[sunshine-o]

Yes, I believe the Eclipse Foundation and others lobbied for that.

But here is the problem: if you now have a small business selling service around free software you are now facing the full wrath of the regulation and legal risk. In the end only IBM, RedHat, Microsoft and big companies have the strength and the resources to monetize open source it but smaller actors don't. And it is becoming very difficult and risky even for most ~100 employees companies.

So you still have the right to develop and use free software but you can't really make a living out of it anymore unless you work for RedHat or others.

And yes it makes no sense. The EU is doing to the software industry what they did to agriculture a few decades ago.

[immibis]

Is there a specific risk you're worried about, or just the general risk of doing something wrong that's inherent to all business and is typically mitigated by insurance and by using a limited liability company?

[sunshine-o]

So insurance did not offer much before the CRA. They will probably develop this market but it is gonna cost a lot probably and will be complex and imperfect.

Of course an LLC ultimately protect you but you have just multiplied by 10 or 100 the risk of blowing up your livelihood and the one of your employees.
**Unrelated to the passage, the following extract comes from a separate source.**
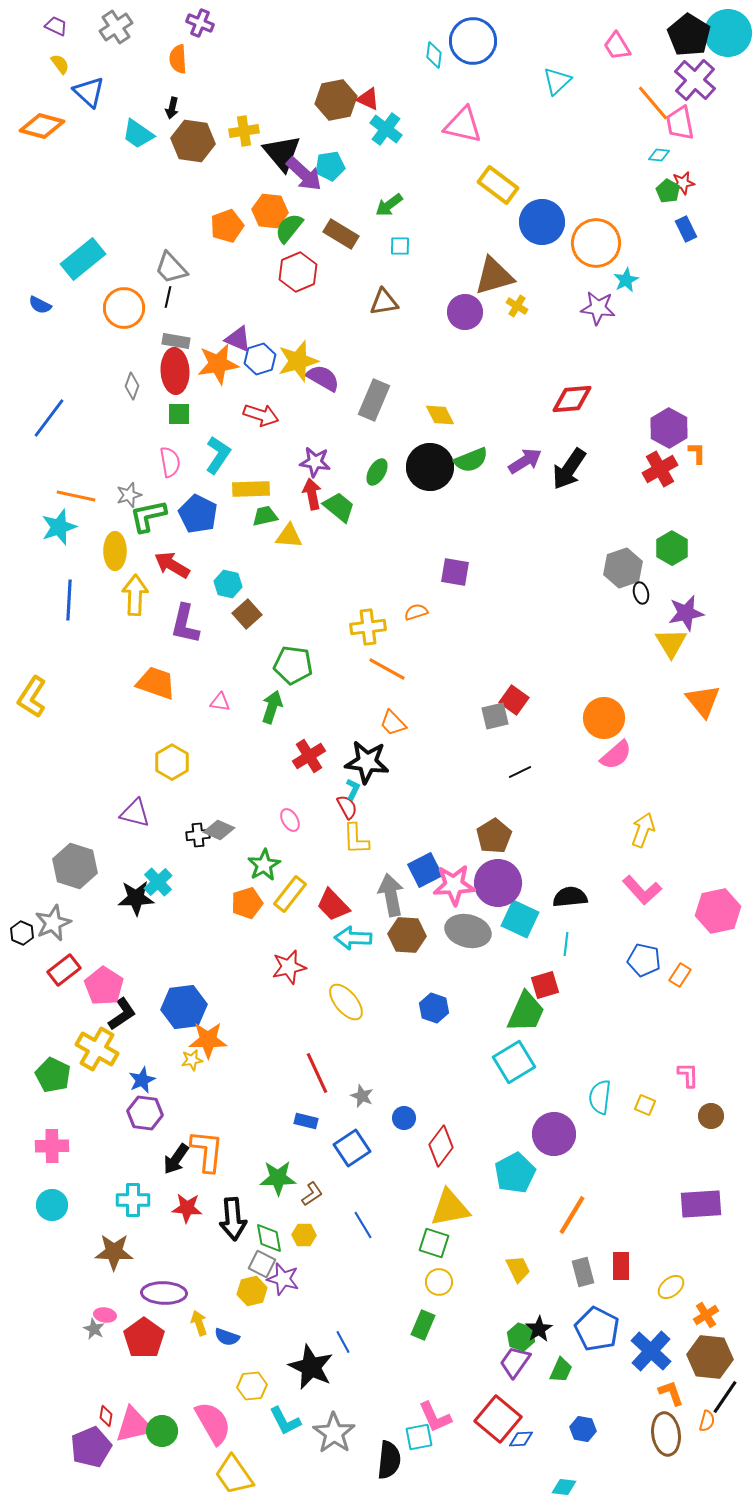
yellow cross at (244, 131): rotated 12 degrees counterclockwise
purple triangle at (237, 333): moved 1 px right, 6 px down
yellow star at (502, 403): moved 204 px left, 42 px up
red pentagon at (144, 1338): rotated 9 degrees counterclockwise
Those regulations are just a nightmare, with "no-fault" liability, a simplified the burden of proof for the claimant, and are just very difficult to decrypt or applied to real world situations in an evolving landscape.
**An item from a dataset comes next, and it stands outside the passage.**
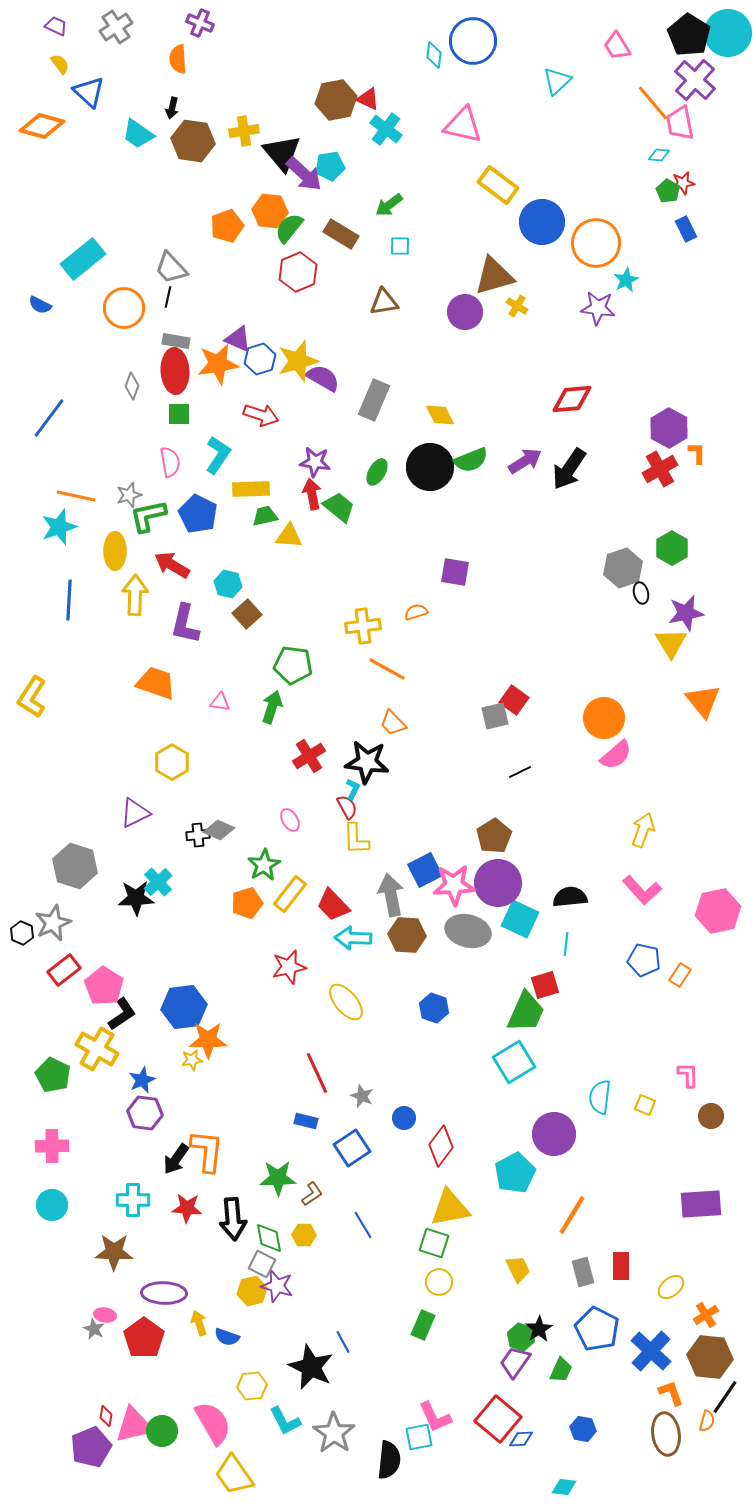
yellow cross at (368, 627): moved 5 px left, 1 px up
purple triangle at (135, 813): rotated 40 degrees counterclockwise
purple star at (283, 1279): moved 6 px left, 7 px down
So unless you are big and have legal resources to work on it people are probably not gonna bother or give up.

Anyway your costs and risks have exploded and you are still competing with let's say Microsoft Azure.

[immibis]

Have you talked to an insurer? Business insurance requires a customized quote.
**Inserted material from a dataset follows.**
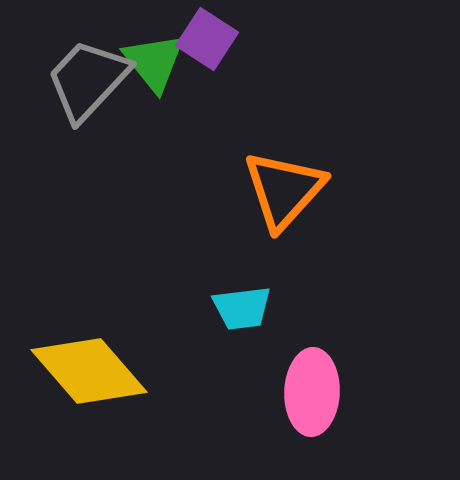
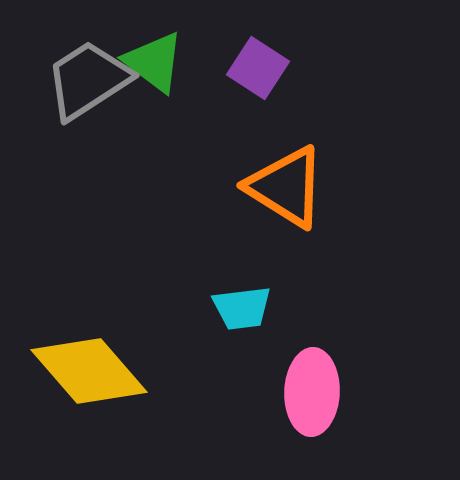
purple square: moved 51 px right, 29 px down
green triangle: rotated 14 degrees counterclockwise
gray trapezoid: rotated 14 degrees clockwise
orange triangle: moved 2 px right, 3 px up; rotated 40 degrees counterclockwise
You didn't really answer the question. Do you have a specific risk in mind, or are you only worried about the risk of a random fuckup which all businesses face?

[sunshine-o]

Yes so the problem is this is not about random f-up, the CRA is full of buzzwords concepts like "Cyber security by design", "Cyber security by default" "according to risks" which will be evaluated by the courts if you end up there.

Every software you provide have to be secure and if not you are liable for damage. So this is not just a random f-up, and we know how hard security really is in practice.

I also know that when you are a provider of a software most vulnerabilities and risks are usually requested/created by the client who usually exercise pressure on you (especially if you are a small actor). It is often done in a sneaky manner, putting the provider in an impossible situation. You will need to document this the best you can because now you are liable big time.

EDIT: What I mean is I understand they did that to force big manufacturers of IoT device to care more about security. But if you are now a small provider setting up some customized software you fall under the same rules.

[immibis]

So in other words if you provide someone software and it sets their business on fire, you're liable to repay the value of the business you set on fire. Yes, this is how all business relations work. If I sell someone a mango that sets their business on fire I'm liable for that too. Not unique to software. No difference if it's a mango full of genetically modified bacteria that spontaneously combust after a certain time passes, or a server that sends network signals to turn the heating up to 1000 degrees. And in both cases the solution is don't do that.

So I want to know what specific risks you're worried about that are not present in literally 100% of business interactions. Or do you expect software to be exempt from the general principles of liability?

[sunshine-o]

> Or do you expect software to be exempt from the general principles of liability?

Yes.

Have you read the EULA of most of the software you use ?

Any of the open source licenses ?

And this is why the computer world is almost the only thing that really progressed in the last decades.

Because we could take that risk because in most cases nobody was gonna die (medical devices or the ABS in your car are a separate category with other rules).

You do not realize how free from regulations computers have been and this is why you are on HN and probably work in this industry.

We ended up with a fairly acceptable ecosystem where you can either keep your ISP provided router, buy a very suspicious one on Aliexpress, or Nitrokey, Turris (both EU companies) or one with OpenBSD.

Bad regulations will make the last 3 options disappear. That is the sad reality.

[jart]

Open source software is unsecure. It's neither secure or insecure. Securing something means implementing policies like SSO and ACLs. That's not open source's job. Open source gives you a tool and it's your responsibility to secure the thing. It's not the responsibility of open source developers. It can't be. What they strive to do is to not ship something that's known to be insecure.